◆ GIVEN PASSAGE:
--- START ---

Much of it was nonsense, old men yelling at clouds and talking about how back in their day people had common decency, as if football hasn’t always attracted an element of egomaniacs and testosterone-fueled rage monsters who only started committing crimes in the late 1990s. But there’s no question that Patriots fans were looking at their own team and telling themselves, “Hey, that isn’t us.”
Instead of prima donnas like Owens and Moss, the Patriots’ star wideouts were quiet overachievers like Troy Brown and Deion Branch. Tom Brady was seen as a humble, self-effacing superstar without a bad word to say about anyone. The enduring image that came out of the last Super Bowl was Tedy Bruschi on the empty field before the game, running around with his two toddlers, a video clip that made every woman in New England bite her lower lip and go, “Awww . . .”
All of which is why it was so shocking when the team announced they had traded a second-round draft choice to the Cincinnati Bengals for running back Corey Dillon.

--- END ---

◆ EXERCISE DESCRIPTION: Name every person mentioned in the passage about the Patriots, in the order they first appear.

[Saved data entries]
--- START ---

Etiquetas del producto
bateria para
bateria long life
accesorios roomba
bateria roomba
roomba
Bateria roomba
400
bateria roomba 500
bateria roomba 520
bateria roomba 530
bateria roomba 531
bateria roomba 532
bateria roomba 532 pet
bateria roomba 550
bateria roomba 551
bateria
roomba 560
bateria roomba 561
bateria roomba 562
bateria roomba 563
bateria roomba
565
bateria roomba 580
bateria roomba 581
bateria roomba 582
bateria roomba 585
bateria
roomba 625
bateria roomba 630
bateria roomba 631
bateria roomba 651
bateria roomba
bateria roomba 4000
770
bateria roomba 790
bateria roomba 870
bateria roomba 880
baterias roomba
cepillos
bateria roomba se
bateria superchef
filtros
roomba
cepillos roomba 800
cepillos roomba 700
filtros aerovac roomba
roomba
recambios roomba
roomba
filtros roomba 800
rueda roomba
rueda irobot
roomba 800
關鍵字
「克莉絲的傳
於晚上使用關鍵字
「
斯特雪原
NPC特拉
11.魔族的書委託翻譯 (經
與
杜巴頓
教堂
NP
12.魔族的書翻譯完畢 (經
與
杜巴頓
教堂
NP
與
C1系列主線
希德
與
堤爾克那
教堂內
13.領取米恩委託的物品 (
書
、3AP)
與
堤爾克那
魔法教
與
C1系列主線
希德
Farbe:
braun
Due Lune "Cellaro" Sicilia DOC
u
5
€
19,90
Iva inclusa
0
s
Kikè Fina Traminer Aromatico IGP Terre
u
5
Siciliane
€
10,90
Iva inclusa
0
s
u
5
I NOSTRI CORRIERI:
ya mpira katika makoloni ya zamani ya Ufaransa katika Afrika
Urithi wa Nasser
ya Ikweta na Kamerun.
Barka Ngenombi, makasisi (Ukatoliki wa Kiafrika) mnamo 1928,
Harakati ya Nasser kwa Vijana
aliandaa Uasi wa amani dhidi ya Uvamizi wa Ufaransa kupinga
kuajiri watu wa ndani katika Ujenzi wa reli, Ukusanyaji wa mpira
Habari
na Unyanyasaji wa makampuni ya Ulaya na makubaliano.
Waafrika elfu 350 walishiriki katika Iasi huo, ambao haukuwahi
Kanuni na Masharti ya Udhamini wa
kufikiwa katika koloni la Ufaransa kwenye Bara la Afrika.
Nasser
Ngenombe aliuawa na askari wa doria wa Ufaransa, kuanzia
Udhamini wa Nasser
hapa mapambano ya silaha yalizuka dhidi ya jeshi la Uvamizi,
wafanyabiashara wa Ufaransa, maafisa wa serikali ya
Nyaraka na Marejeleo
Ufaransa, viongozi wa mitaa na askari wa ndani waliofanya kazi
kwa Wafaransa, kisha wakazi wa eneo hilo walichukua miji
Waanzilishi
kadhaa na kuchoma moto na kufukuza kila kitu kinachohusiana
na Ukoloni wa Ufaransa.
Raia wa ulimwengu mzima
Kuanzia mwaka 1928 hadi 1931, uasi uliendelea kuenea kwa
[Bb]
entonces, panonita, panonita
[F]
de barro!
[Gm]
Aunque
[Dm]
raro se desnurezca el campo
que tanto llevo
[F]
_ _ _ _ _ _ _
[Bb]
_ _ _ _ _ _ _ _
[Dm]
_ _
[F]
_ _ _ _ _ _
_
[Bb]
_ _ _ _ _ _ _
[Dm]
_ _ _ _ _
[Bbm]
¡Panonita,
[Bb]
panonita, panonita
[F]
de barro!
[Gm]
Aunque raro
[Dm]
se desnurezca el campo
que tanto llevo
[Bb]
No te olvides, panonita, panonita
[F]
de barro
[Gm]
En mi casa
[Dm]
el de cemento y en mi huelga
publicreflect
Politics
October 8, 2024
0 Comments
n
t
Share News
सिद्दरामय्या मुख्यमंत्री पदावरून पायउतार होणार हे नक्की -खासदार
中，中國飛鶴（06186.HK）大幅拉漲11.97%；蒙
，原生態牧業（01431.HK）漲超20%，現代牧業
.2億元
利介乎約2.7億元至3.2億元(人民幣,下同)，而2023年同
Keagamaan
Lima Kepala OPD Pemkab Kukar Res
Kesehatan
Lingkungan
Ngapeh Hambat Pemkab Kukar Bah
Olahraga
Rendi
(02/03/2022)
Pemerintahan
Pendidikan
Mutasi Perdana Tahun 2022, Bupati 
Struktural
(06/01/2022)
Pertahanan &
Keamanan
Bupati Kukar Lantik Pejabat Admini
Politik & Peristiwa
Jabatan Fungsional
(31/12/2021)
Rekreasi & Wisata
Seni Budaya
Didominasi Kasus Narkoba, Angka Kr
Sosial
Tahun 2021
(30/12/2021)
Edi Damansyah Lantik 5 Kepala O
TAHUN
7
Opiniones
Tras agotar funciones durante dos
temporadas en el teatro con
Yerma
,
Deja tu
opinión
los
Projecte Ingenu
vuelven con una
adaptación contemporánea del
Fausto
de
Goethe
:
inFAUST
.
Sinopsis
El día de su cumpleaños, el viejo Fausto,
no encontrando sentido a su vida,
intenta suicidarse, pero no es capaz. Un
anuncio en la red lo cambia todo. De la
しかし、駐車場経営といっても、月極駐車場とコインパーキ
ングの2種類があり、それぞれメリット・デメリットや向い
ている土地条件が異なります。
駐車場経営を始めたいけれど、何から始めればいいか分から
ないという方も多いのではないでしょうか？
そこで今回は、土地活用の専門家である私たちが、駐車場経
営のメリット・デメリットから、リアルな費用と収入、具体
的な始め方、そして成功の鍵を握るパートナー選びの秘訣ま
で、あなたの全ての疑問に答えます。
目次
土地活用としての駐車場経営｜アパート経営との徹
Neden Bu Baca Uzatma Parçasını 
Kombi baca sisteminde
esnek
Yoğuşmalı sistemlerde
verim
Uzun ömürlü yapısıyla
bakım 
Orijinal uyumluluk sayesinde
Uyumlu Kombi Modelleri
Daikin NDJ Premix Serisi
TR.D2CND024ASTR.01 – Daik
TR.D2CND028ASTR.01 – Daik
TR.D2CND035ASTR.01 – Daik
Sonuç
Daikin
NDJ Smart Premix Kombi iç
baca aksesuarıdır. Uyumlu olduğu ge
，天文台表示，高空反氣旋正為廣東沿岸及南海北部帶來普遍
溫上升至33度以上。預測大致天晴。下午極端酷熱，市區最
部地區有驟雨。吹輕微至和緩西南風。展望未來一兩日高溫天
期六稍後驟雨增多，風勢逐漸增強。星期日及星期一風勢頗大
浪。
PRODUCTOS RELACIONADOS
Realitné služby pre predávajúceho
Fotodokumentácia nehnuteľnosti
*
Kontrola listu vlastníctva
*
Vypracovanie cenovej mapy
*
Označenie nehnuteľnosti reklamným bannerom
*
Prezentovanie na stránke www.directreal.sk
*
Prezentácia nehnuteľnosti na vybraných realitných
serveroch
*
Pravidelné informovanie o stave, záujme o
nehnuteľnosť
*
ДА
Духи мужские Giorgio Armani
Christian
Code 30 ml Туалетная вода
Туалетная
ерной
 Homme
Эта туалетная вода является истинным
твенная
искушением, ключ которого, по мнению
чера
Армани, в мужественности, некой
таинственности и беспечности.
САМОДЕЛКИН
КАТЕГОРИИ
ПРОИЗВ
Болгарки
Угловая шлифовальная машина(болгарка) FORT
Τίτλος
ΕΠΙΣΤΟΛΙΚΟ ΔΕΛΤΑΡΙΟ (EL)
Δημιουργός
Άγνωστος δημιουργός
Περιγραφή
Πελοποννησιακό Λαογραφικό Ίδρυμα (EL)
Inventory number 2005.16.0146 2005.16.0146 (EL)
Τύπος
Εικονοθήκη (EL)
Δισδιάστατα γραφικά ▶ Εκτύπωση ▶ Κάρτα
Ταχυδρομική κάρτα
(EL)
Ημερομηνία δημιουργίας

--- END ---

◆ ANSWER TO THIS PROBLEM: Owens, Moss, Troy Brown, Deion Branch, Tom Brady, Tedy Bruschi, Corey Dillon